Still going strong!, it’s Margolin alone who determines the trajectory of each song. Even as she reaches her peak of dysregulation she continues to revert to herself “Birthday Party” the volume behind her barely rises; It’s not like a full-blown meltdown, but rather someone about to be calmly asked by a friend, again, “Please don’t make a scene.” Rarely does a minute go by without Margolin re-calibrating the stakes of every interaction to an impossible height. The errant lover from “End of the Last Year” doesn’t just break hearts — they break everything they touch. On “Jealous” Margolin confesses, “Nothing keeps me almost as disappointed as you did.” She is an apple, rotting from the inside out, a ripe tomato waiting to be cut in half and squeezed into pulp. She watched her dog refuse to pick up a stick, she sees a greater metaphor for a cruel, unfeeling world. To the desolate closing track, there’s little between hell and heaven.

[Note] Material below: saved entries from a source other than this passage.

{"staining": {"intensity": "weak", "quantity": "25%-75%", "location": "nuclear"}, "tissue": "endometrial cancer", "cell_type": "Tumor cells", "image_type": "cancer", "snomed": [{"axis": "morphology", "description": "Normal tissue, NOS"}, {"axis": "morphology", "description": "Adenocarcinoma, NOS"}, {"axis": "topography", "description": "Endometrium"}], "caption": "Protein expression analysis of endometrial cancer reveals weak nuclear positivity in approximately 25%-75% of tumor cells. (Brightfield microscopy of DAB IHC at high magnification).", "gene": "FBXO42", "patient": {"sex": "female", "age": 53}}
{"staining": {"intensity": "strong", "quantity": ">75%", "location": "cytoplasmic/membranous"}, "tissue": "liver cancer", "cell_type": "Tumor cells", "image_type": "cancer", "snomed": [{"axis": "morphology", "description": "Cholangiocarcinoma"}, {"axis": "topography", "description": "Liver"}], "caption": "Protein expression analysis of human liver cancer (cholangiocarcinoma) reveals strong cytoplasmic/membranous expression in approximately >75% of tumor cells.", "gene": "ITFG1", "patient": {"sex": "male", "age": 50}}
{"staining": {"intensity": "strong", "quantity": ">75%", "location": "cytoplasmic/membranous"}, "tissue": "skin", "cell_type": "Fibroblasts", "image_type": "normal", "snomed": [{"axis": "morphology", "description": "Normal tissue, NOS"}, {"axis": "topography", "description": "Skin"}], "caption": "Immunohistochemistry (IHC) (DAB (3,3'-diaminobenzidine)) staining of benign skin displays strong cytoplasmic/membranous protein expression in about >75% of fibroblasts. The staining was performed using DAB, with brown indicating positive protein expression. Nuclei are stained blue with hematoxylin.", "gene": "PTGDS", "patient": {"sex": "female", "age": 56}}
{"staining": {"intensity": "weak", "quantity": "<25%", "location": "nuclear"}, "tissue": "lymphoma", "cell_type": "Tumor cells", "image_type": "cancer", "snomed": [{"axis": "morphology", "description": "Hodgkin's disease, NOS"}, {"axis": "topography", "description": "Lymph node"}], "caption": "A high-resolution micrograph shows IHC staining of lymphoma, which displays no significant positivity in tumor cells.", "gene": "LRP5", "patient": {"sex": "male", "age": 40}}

These are merely passing states. Most of the time, Margolin anchors a verse’s worth of tangential thoughts and inventive phrasing with a despairing mantra: “Don’t want my body to be touched/Don’t want this to mean anything to you” “It stops the rot from spreading” “You’ re that much I desire.” But this tactic feels like an artist discovering their signature on Every Bad Thing, the thematic reiteration turns all of the self-recrimination and emptiness and brokenness into an emotional brownout as Waterslide progresses. “I want an experience all the time/I don’t really like to experience an item” Margolin shouts on “Birthday Party” as a quintessential lyric; if they’ re gonna feel anything, they want it to the extreme.
Still, The intentionality and humor in Margolin’s repetition keeps it from becoming a crutch. Despite noting the influence from the sound and spirit of arena acts like Deftones and Coldplay, Porridge Radio never allows themselves to fully project their pain outside, where it can reach the cheap seats. Here is certainly the potential for catharsis in comparing yourself to a splinter and begging your partner if you want to “never to trim me through” until you get out of breath. But throughout Waterslide it also showed the same, Margolin instead conjures the sound of pure frustration: desires unheard, Needs unmet, people experiencing their most juvenile impulses in an adult body and no longer able to solve them with the cheap thrill of acting out in public.